The traditional campaign town hall format is sensible enough: A politician appears before an audience in a particular community to espouse his or her views on a variety of issues and answer questions from the audience members about their concerns. The format offers distinct advantages for both campaigner and citizen: Whereas staged debates encourage politicians to engage with one another, town halls encourage them to interact with the people whom they presume to represent.
Iowa, New Hampshire, South Carolina, and Nevada—the first states to hold their primaries—will host countless traditional town halls throughout the presidential primary season. The major cable news networks upend the format by hosting modern, televised “town hall” forums that displace most local context to arouse a national audience. CNN doesn’t host a “town hall” in Washington, D.C. (the actual town); CNN hosts a “town hall” on cable news. On Sunday, Fox News hosted a televised town hall with New York senator and Democratic presidential hopeful Kirsten Gillibrand in Dubuque, Iowa. On Monday, MSNBC will host South Bend Mayor Pete Buttigieg for a televised town hall at Fresno State. It’s town hall season.
The modern “town hall” proliferates in this century thanks to the format’s mastermind, the late Roger Ailes, formerly the chairman and CEO of Fox News. As Richard Nixon’s chief TV strategist during the 1968 presidential election, Ailes had Nixon address several town halls—“The Nixon Answer,” the series was called—for network TV broadcasts in the weeks before the general election. Of course, Nixon had a tricky history with televised presidential debates—he infamously paled in comparison to John F. Kennedy in their debates during the 1960 presidential election, which Nixon lost. The televised town hall format, devised by Ailes, offered Nixon an opportunity to broadcast his message on his own terms, and in November 1968, Nixon defeated Hubert Humphrey. In the half-century since Nixon (and Ailes) won the presidency, the televised town hall has become a distinctive feature of campaign season. We’re more than a year away from the 2020 election, and there have already been a couple dozen televised town halls before there’s been a single presidential debate.
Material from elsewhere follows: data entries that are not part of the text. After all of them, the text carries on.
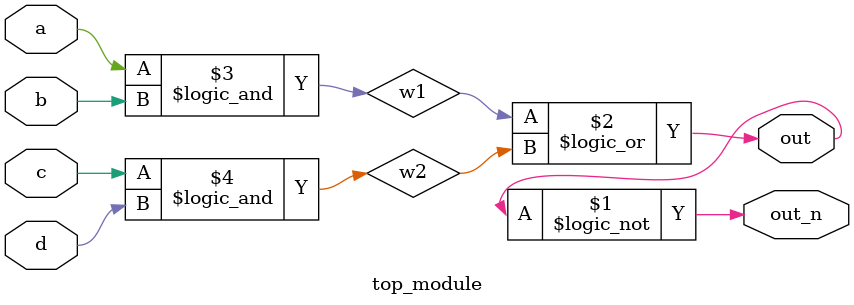
<source format=v>
`default_nettype none
module top_module(
    input a,
    input b,
    input c,
    input d,
    output out,
    output out_n   ); 
    wire w1,w2;
assign out_n=!out;
    assign out=w1||w2;
    assign w1=a&&b;
    assign w2=c&&d;
  
endmodule

</source>
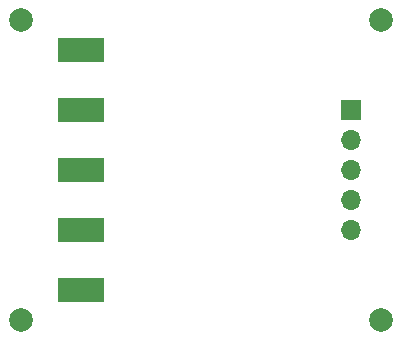
<source format=gts>
%TF.GenerationSoftware,KiCad,Pcbnew,(6.0.5)*%
%TF.CreationDate,2022-05-28T22:26:29+02:00*%
%TF.ProjectId,KitchenWeight,4b697463-6865-46e5-9765-696768742e6b,rev?*%
%TF.SameCoordinates,Original*%
%TF.FileFunction,Soldermask,Top*%
%TF.FilePolarity,Negative*%
%FSLAX46Y46*%
G04 Gerber Fmt 4.6, Leading zero omitted, Abs format (unit mm)*
G04 Created by KiCad (PCBNEW (6.0.5)) date 2022-05-28 22:26:29*
%MOMM*%
%LPD*%
G01*
G04 APERTURE LIST*
%ADD10C,2.000000*%
%ADD11R,4.000000X2.000000*%
%ADD12R,1.700000X1.700000*%
%ADD13O,1.700000X1.700000*%
G04 APERTURE END LIST*
D10*
X91440000Y-53340000D03*
X91440000Y-53340000D03*
X121920000Y-53340000D03*
X121920000Y-53340000D03*
X121920000Y-27940000D03*
X121920000Y-27940000D03*
X91440000Y-27940000D03*
X91440000Y-27940000D03*
D11*
X96520000Y-45720000D03*
X96520000Y-50800000D03*
X96520000Y-30480000D03*
X96520000Y-40640000D03*
X96520000Y-35560000D03*
D12*
X119380000Y-35560000D03*
D13*
X119380000Y-38100000D03*
X119380000Y-40640000D03*
X119380000Y-43180000D03*
X119380000Y-45720000D03*
M02*

</source>
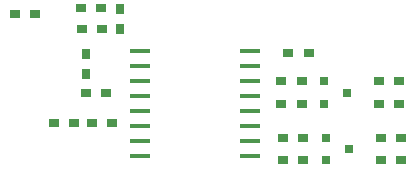
<source format=gbr>
G04 DipTrace Beta 2.9.0.1*
G04 TopPaste.gbr*
%MOIN*%
G04 #@! TF.FileFunction,Paste,Top*
G04 #@! TF.Part,Single*
%ADD31R,0.07074X0.015622*%
%ADD37R,0.03137X0.025465*%
%ADD39R,0.03137X0.035307*%
%ADD41R,0.035307X0.03137*%
%FSLAX26Y26*%
G04*
G70*
G90*
G75*
G01*
G04 TopPaste*
%LPD*%
D41*
X1900408Y500261D3*
X1833479D3*
X1894157Y687781D3*
X1827228D3*
X1525369Y856549D3*
X1592298D3*
X681530Y987812D3*
X614601D3*
D39*
X962810Y937807D3*
Y1004736D3*
D37*
X1650382Y575269D3*
Y500466D3*
X1728434Y537867D3*
X1644131Y762789D3*
Y687986D3*
X1722184Y725387D3*
D41*
X744037Y625274D3*
X810966D3*
X850298Y725285D3*
X917227D3*
X900303Y1006564D3*
X833374D3*
X837797Y937807D3*
X904726D3*
X869050Y625274D3*
X935979D3*
X1569123Y687781D3*
X1502194D3*
X1900408Y575269D3*
X1833479D3*
X1894157Y762789D3*
X1827228D3*
X1569123D3*
X1502194D3*
X1575374Y575269D3*
X1508445D3*
X1575374Y500261D3*
X1508445D3*
D39*
X850298Y787791D3*
Y854720D3*
D31*
X1031567Y862799D3*
Y812799D3*
Y762799D3*
Y712799D3*
Y662799D3*
Y612799D3*
Y562799D3*
Y512799D3*
X1397709D3*
Y562799D3*
Y612799D3*
Y662799D3*
Y712799D3*
Y762799D3*
Y812799D3*
Y862799D3*
M02*

</source>
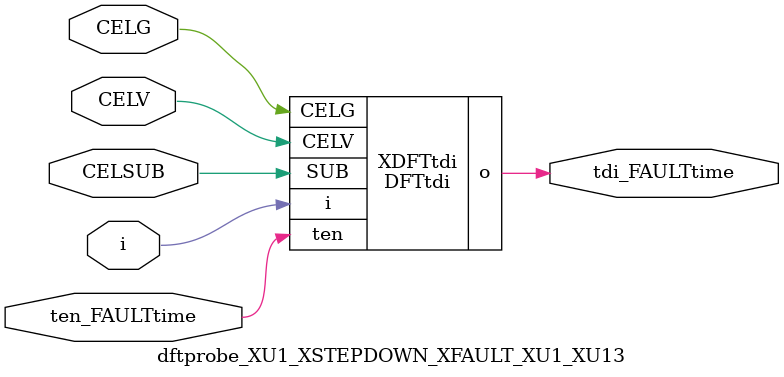
<source format=v>


module DFTtdi ( o, CELV, SUB, i, ten, CELG );

  input CELV;
  input ten;
  input i;
  output o;
  input CELG;
  input SUB;
endmodule


module dftprobe_XU1_XSTEPDOWN_XFAULT_XU1_XU13 (i,tdi_FAULTtime,ten_FAULTtime,CELG,CELSUB,CELV);
input  i;
output  tdi_FAULTtime;
input  ten_FAULTtime;
input  CELG;
input  CELSUB;
input  CELV;

DFTtdi XDFTtdi(
  .i (i),
  .o (tdi_FAULTtime),
  .ten (ten_FAULTtime),
  .CELG (CELG),
  .SUB (CELSUB),
  .CELV (CELV)
);

endmodule


</source>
The town hall format need not necessarily work to the politician’s advantage; the audience might prove more antagonistic than any potential rival on stage. In Barack Obama’s first presidential term, Democratic members of Congress faced notoriously hostile crowds when they hosted Obamacare town halls in their home districts. In February 2018, a week after a gunman killed 17 students at Stoneman Douglas High School in Parkland, Florida, CNN hosted a massive “town hall” forum about gun rights. Florida Senator Marco Rubio attended as one of few politicians willing to take center stage, and so the survivors of a school shooting interrogated their pro-gun senator, with excruciating candor and devastating rebuttals, for 90 minutes on live television. The Parkland town hall was, arguably, CNN’s only positive contribution to civil society in 38 years of the cable news network’s existence.
The cable news “town hall” format hasn’t proved as valuable in presidential elections. The 2020 presidential election hosts more than 20 major Democratic candidates. Beginning in June, NBC and CNN will host the first of 12 presidential debates for the Democratic primary. (The Democratic National Committee has prohibited Fox News from hosting any of the scheduled Democratic debates.) Since January, CNN has hosted 21 town halls, with a few more scheduled for the latest Democratic entrants, including Massachusetts Representative Seth Moulton, Ohio Representative Tim Ryan, and California Representative Eric Swalwell. Mercifully, Fox News has hosted only a few town halls featuring plausible candidates, including Vermont Senator Bernie Sanders, Buttigieg and, most recently, Gillibrand. The Fox News town halls, in particular, have polarized Democrats: Beto O’Rourke has been practically begging Fox News for a booking while Massachusetts Senator Elizabeth Warren and California Senator Kamala Harris have declined to attend any forums hosted by Fox News, which Warren described as a “hate-for-profit” racket. As for Sanders, about 1.4 million viewers watched Sanders’s town hall on CNN in February and more than 2.5 million watched his town hall on Fox News two months later. Sanders acquitted himself well enough in both forums to flatter the networks and their format. Still, the CNN town hall for Sanders underscored the perils of entrusting democratic exercises to cable news networks. CNN packed the audience with state Democratic party leaders from Maryland and political staffers from Washington without disclosing their affiliations to viewers.
Warren worries about conferring undue legitimacy to Fox News, in particular. None of these candidates seem to worry about conferring undue legitimacy to cable news networks, in general. There are dozens of presidential town halls hosted by the major cable news networks, and they’ve gotten Fox News viewers to watch the Democratic candidates in their own, unedited words. Ideally, the TV town hall phase of the 2020 presidential election will expand the electorate’s knowledge about an impossibly large field of candidates. Realistically, the town hall rush has served to further entrench the cable news networks as the gatekeepers they never deserved to become in the first place. Three months ago, O’Rourke commanded entire news cycles by sheer force of his personality and his blogging. Now, O’Rourke awaits a call back for a chance to appear on Fox News.